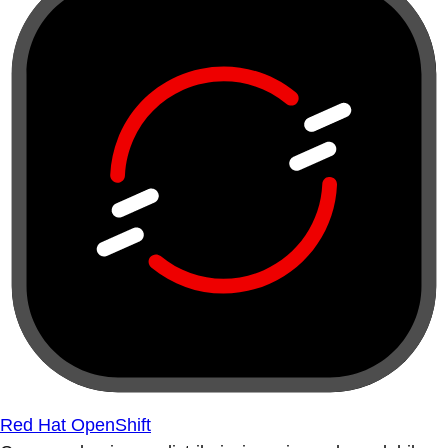
Red Hat OpenShift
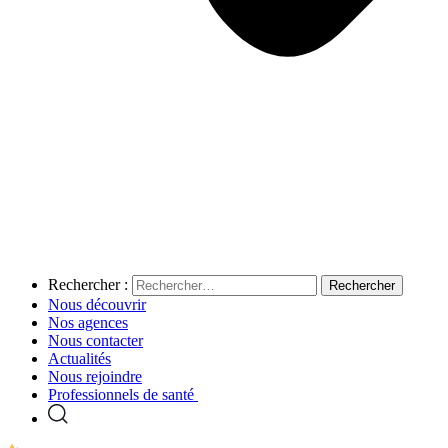
Rechercher :
Nous découvrir
Nos agences
Nous contacter
Actualités
Nous rejoindre
Professionnels de santé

=-=-=-=-=

### [TUGAS]
Tulis ulang semua baris di atas tanpa mengubah apa pun, tetapi jangan sertakan gambarnya.

### [JAWABAN]
Red Hat OpenShift
Rechercher :
Nous découvrir
Nos agences
Nous contacter
Actualités
Nous rejoindre
Professionnels de santé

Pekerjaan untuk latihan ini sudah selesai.